Gerald Dean YOUNG, Appellant,
v.
STATE of Florida, Appellee.
No. 92-04253.
District Court of Appeal of Florida, Second District.
February 9, 1994.*373 James Marion Moorman, Public Defender, and Robert D. Rosen, Asst. Public Defender, Bartow, for appellant.
Robert A. Butterworth, Atty. Gen., Tallahassee, and Erica M. Raffel, Asst. Atty. Gen., Tampa, for appellee.
RYDER, Acting Chief Judge.
Gerald Dean Young challenges the imposition of consecutive three-year minimum mandatories on three convictions and sentences. We vacate two of the three sentences.
A jury convicted the appellant of one count of armed robbery and two counts of attempted murder. The judge imposed three consecutive life sentences together with three consecutive three-year minimum mandatories for possession of a firearm. The appellant contends that these three crimes arose out of a single episode and therefore the "stacking" of the minimum mandatories is violative of Palmer v. State, 438 So. 2d 1 (Fla. 1983).
A gas station manager and his four-year-old son were standing behind the counter in the station when the appellant walked in and pointed a gun at the manager. The appellant demanded that a paper cup on top of the counter be filled with money from the cash register. After the manager complied with his request, the appellant stashed the money somewhere on his person.
Instead of leaving the station, the appellant then ordered the manager and his son to lie down on the floor. He moved around the end of the counter, which required walking either behind or around some soft drink and coffee machines. Once behind the counter, he shot twice. The first shot wounded the boy, and the second injured the manager. The manager then took the gun he kept under the counter and fired at the appellant. Both the manager and the appellant ran outside where the appellant turned around and pulled the trigger one more time at the manager.
Before "stacking" minimum mandatories, the court must first ascertain whether the minimum mandatories are imposed pursuant to a statute of enhancement or as part of the statute prescribing the crime itself. Daniels v. State, 595 So. 2d 952 (Fla. 1992). If all the minimum mandatories originate from a statute of enhancement, such as firearm possession or qualifying as a violent habitual felony offender, then they may not run consecutively unless separate and distinct crimes have occurred. Daniels; Palmer. The number of victims, the temporal breaks, and the different locations must all be considered in determining whether the offenses are separate and distinct or occurred during a single episode. See State v. Thomas, 487 So. 2d 1043 (Fla. 1986); Hernandez v. State, 556 So. 2d 767 (Fla. 2d DCA 1990).

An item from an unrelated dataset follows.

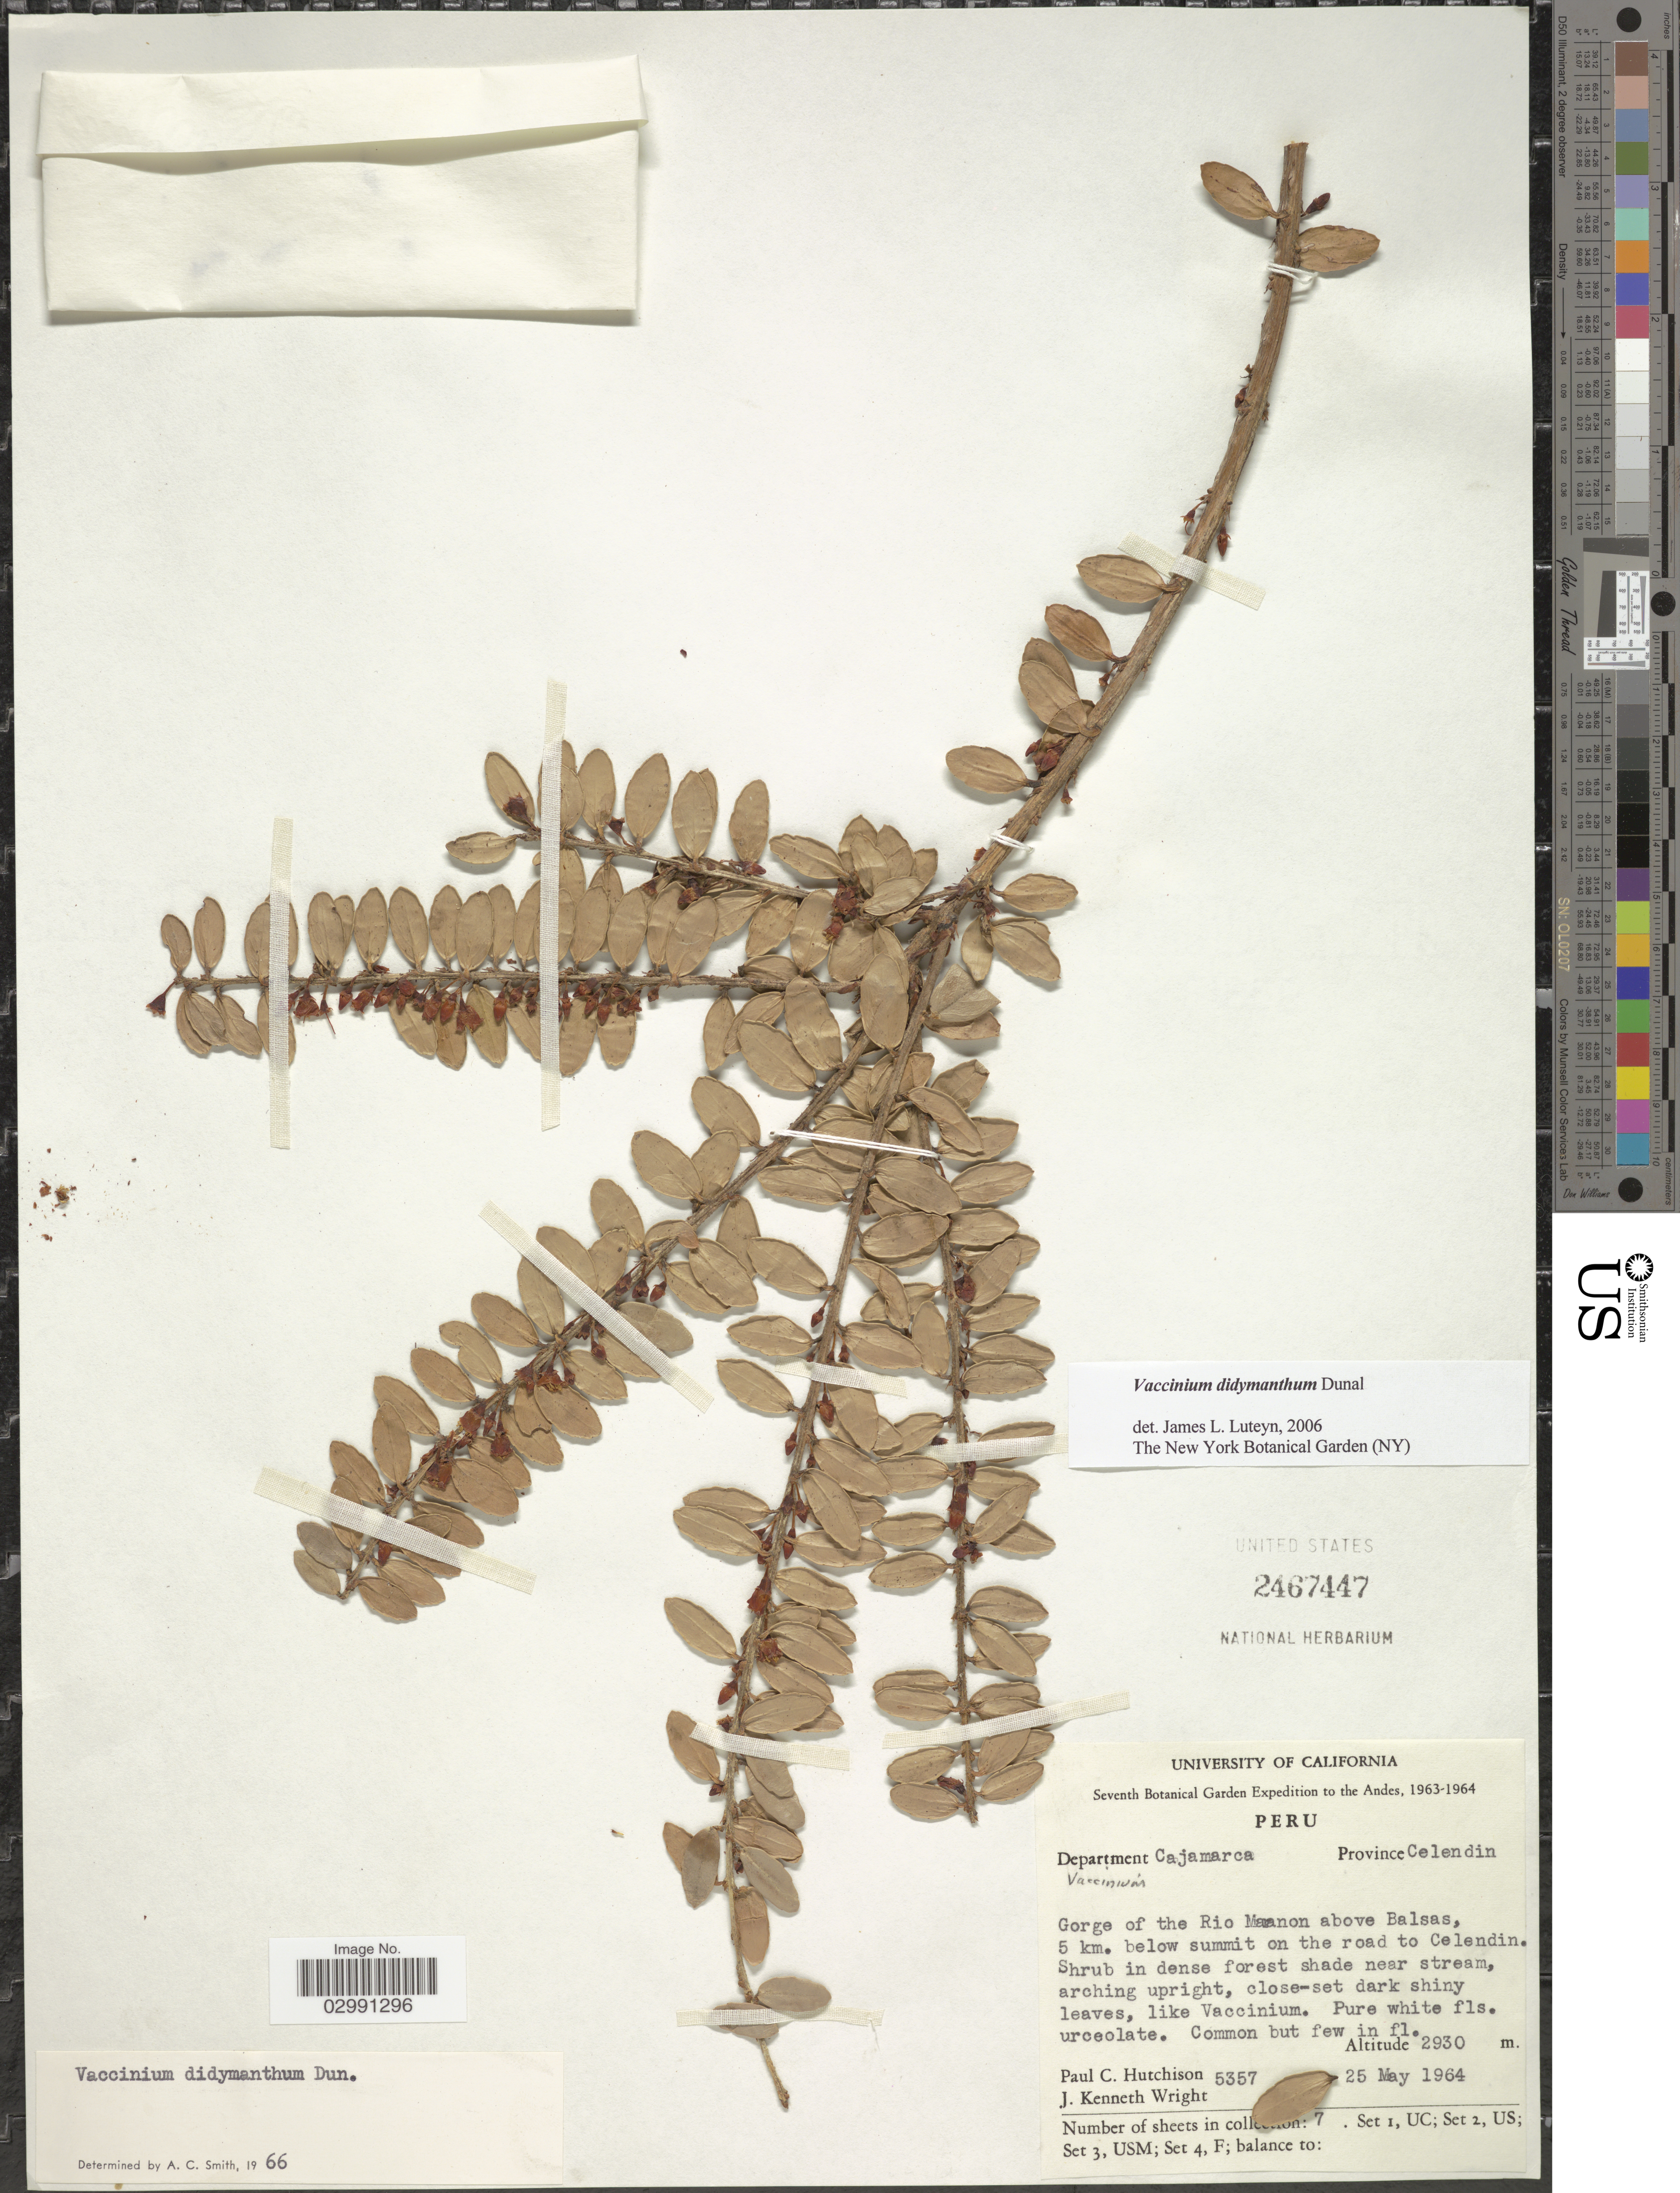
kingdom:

An enhancement statute provides the basis for the consecutive three-year minimum mandatories imposed against the appellant. See § 775.087, Fla. Stat. (1991) (possession of firearm); Daniels. Hence, the minimum mandatories may be permitted to run consecutively for only those crimes which are considered separate and distinct.
The state argues that Woods v. State, 615 So. 2d 197 (Fla. 1st DCA 1993), supports a finding of a temporal and geographical separation between the robbery and the two attempted murders. In Woods, the defendant shot one victim outside a bar. The defendant then went to the door of the bar and fired several shots into the bar, wounding another victim. There, the exact amount of time that passed between the first two shootings was unclear, as was the distance between the first shooting and the door of the bar. Nevertheless, the court concluded that "some break in time" had occurred from the time the first crime of attempted murder was completed and the second crime of aggravated battery began. The court further held that the aggravated battery occurred in a different location from the attempted murder, inside versus outside the bar.
*374 As in Woods, the record in the instant case does not reveal the amount of time that passed between the first two crimes. The record, however, does not support a finding that enough time lapsed between taking the money and shooting the victims to deem the robbery and attempted murders separate and distinct. The two attempted murders cannot be considered as two independent offenses, because no interruption occurred between the appellant's firing of the two shots behind the counter.
We further conclude that the crimes occurred in the same location. To conclude otherwise would require us to ignore State v. Ames, 467 So. 2d 994 (Fla. 1985), Wilson v. State, 467 So. 2d 996 (Fla. 1985), and Hernandez, which involve imposition of consecutive firearm minimum mandatories. In Ames, the supreme court held that a burglary, robbery and rape occurred during a single episode when Ames moved the victim through her house from room to room. In Wilson, the defendant's moving the victim by car a short distance before sexually assaulting her constituted one continuous episode. This court in Hernandez held that various assaults and batteries committed in one of the victim's yards on different victims all arose from a single continuous criminal episode. We have found no authority permitting the division of the station into two areas: behind the counter and in front of the counter.
Accordingly, we hold that no interruption in time or place occurred between either the robbery committed against the manager and the attempted murder committed against the boy or the two attempted murders. We therefore affirm the sentence on the armed robbery and vacate the sentences on the attempted murders. On remand, the court may impose minimum mandatories to run concurrent with the one on the robbery.
Reversed in part and remanded for resentencing.
SCHOONOVER and THREADGILL, JJ., concur.